The landfall of a hurricane is a devastating and massive event, but it is also the swansong of the mighty storm unless it somehow manages to move out over warm tropical waters again. The land is far too dry to sustain the continual flow of heat and moisture a hurricane needs to survive. Within hours of making landfall, the hurricane begins to wither and collapse from lack of moisture, turning into a large but fairly ordinary storm. It may reorganize into an extratropical cyclone, or it may peter out altogether. If the hurricane moves over mountains, its demise is even swifter and more complete, though it may cause immense damage by triggering landslides with its dying rains.

If a hurricane doesn't make landfall, it may survive longer, but it will ultimately perish just the same. If it becomes stationary, it will churn the waters beneath it until the cold water from the depths lowers the temperature at the surface below the critical 80 degrees Fahrenheit, and the storm will weaken and break apart. (It is for this reason that two hurricanes almost never make landfall at the same point in succession -- a hurricane leaves a wake of cooler water as it travels, which 'kills' any hurricane that follows it too closely.) Or, it will move north into cooler waters, and fall apart as it loses moisture and tropical convection.

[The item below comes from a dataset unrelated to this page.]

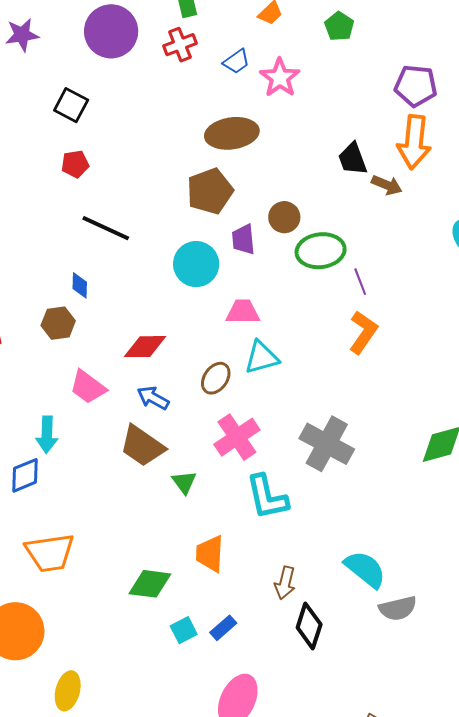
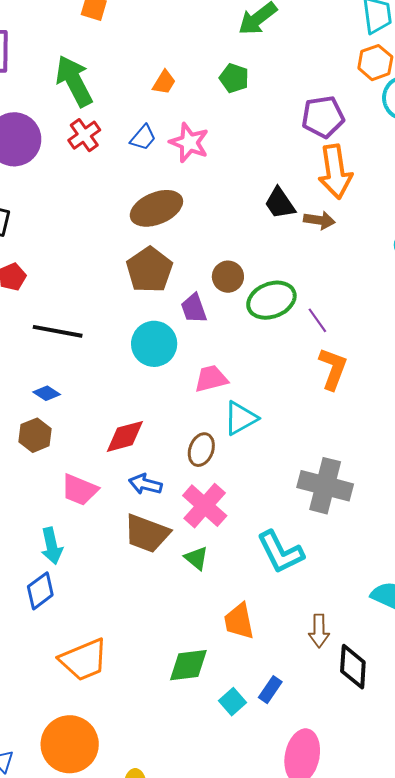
blue diamond: (80, 285) -> (47, 393), turned -44
pink cross: (237, 437) -> (205, 506), moved

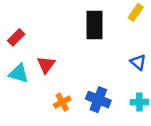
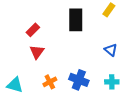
red rectangle: (16, 37) -> (33, 30), moved
cyan triangle: (19, 73) -> (15, 85), moved

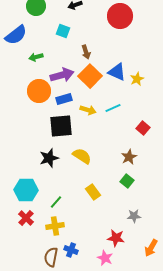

But whatever its ultimate fate, the hurricane has helped to moderate the climate -- cooling the tropics and warming the northern regions -- by moving a massive chunk of tropical heat and moisture north and blending it into the northern atmosphere. Dangerous as they may be to people who live along coastlines, hurricanes are a crucial part of making our planet liveable for humans and all other creatures as well.